--- Tasks to perform ---
1. Please duplicate part of the ISID passage word for word, starting at the words that contain "A Guide to Infection" and stopping after "of infectious diseases.".
2. Pick up the ISID passage after its last sentence and continue it.

--- Passage for review ---

A Guide to Infection Control in the Hospital is a practical handbook for the management of nosocomial infections and the development of hospital-based infection control programs. This pocket-sized manual, in its 5th edition, contains 60 chapters that explain key principles and guidelines for reducing the rate of infections. With practical measures intended to improve quality of care, minimize risk, reduce costs, and ultimately save lives, the guide is an invaluable resource for all healthcare facilities. Past editions have been translated into Spanish, Polish, Croatian, Russian, and Chinese.

=== Fellowship and Grant Programs ===
ISID offers several grant programs and fellowship opportunities for healthcare professionals. These programs are designed to assist individuals from low- and middle-income countries while contributing to the general knowledge base of infectious diseases.

====ISID Research Grants Program====
The ISID Research Grants Program was established to fund pilot research projects and train young disease outbreak investigators from resource-limited countries. The goal of the program is to support and foster the professional development of individuals in the field of infectious disease research by helping them to acquire additional skills and data to advance their careers. As of 2015, ISID has awarded 166 grants to recipients from 43 countries including Argentina, Cameroon, India, Ghana, Kenya, South Africa, Malaysia, and Peru.

====Swiss Society for Infectious Diseases/ISID Infectious Diseases Research Fellowship Program====
ISID and the Swiss Society for Infectious Diseases (SSI) jointly sponsor the SSI/ISID Infectious Diseases Research Fellowship Program. The purpose of this Fellowship Program is to support infectious disease physicians and scientists from low- and middle-income countries through multidisciplinary clinical and laboratory training at select biomedical institutions in Switzerland. A financial stipend of up to 36,000 SF per year (approximately US$35,500) is given to Fellows to cover travel costs and living expenses. The program intends to award two fellowships each year.

--- Provided data ---
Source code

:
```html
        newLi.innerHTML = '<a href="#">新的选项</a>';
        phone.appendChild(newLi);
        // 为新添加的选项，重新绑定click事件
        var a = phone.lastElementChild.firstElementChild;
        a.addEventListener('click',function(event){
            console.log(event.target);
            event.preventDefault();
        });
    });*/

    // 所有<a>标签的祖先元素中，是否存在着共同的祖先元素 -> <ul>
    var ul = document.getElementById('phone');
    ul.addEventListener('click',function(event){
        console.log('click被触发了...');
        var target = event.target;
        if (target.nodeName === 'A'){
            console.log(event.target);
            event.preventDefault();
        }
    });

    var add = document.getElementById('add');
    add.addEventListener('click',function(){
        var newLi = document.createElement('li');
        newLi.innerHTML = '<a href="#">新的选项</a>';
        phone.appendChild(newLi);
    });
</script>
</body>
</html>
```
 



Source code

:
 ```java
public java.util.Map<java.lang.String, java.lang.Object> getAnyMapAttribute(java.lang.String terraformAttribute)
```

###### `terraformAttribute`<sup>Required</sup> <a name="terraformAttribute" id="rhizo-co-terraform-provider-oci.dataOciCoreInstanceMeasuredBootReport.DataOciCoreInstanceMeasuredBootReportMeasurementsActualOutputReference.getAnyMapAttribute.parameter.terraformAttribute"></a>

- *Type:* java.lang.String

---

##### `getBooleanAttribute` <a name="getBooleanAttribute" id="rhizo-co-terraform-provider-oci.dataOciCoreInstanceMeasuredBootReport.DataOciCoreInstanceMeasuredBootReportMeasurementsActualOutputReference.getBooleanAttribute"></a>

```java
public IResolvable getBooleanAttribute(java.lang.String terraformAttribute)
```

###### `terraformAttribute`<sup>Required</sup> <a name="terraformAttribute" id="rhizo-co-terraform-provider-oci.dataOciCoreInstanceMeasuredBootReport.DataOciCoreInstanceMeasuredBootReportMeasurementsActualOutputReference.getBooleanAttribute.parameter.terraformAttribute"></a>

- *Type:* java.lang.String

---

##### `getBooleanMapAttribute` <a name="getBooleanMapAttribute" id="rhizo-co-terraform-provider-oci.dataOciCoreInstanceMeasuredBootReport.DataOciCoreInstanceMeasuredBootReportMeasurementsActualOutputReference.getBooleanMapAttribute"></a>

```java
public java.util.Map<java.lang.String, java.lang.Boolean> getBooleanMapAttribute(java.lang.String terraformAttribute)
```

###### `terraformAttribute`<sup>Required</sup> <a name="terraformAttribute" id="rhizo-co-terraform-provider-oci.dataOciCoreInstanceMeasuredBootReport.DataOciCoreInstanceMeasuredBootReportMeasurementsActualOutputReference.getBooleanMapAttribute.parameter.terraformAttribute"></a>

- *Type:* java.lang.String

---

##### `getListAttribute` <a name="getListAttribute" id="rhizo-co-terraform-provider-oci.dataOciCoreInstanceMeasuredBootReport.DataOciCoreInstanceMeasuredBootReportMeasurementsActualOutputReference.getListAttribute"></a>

--- Results by task ---
1.
A Guide to Infection Control in the Hospital is a practical handbook for the management of nosocomial infections and the development of hospital-based infection control programs. This pocket-sized manual, in its 5th edition, contains 60 chapters that explain key principles and guidelines for reducing the rate of infections. With practical measures intended to improve quality of care, minimize risk, reduce costs, and ultimately save lives, the guide is an invaluable resource for all healthcare facilities. Past editions have been translated into Spanish, Polish, Croatian, Russian, and Chinese.

=== Fellowship and Grant Programs ===
ISID offers several grant programs and fellowship opportunities for healthcare professionals. These programs are designed to assist individuals from low- and middle-income countries while contributing to the general knowledge base of infectious diseases.

2.
==== ISID / European Society of Clinical Microbiology and Infectious Diseases Fellowship Program ====
The ISID and the European Society of Clinical Microbiology and Infectious Diseases (ESCMID) co-sponsor the ISID/ESCMID Fellowship Program, enabling two Fellows per year to perform multidisciplinary clinical and laboratory training abroad. This particular fellowship is intended for applicants from outside Europe.

== ISID governance ==
The society is governed by an international council, which is elected by the membership. The council is organized according to geographic region to ensure representation from all the areas of the world. The ISID membership also approves an executive committee and its officers. The executive committee is responsible for the activities of the society. The executive committee appoints an executive director who is responsible for the day-to-day operations of the society.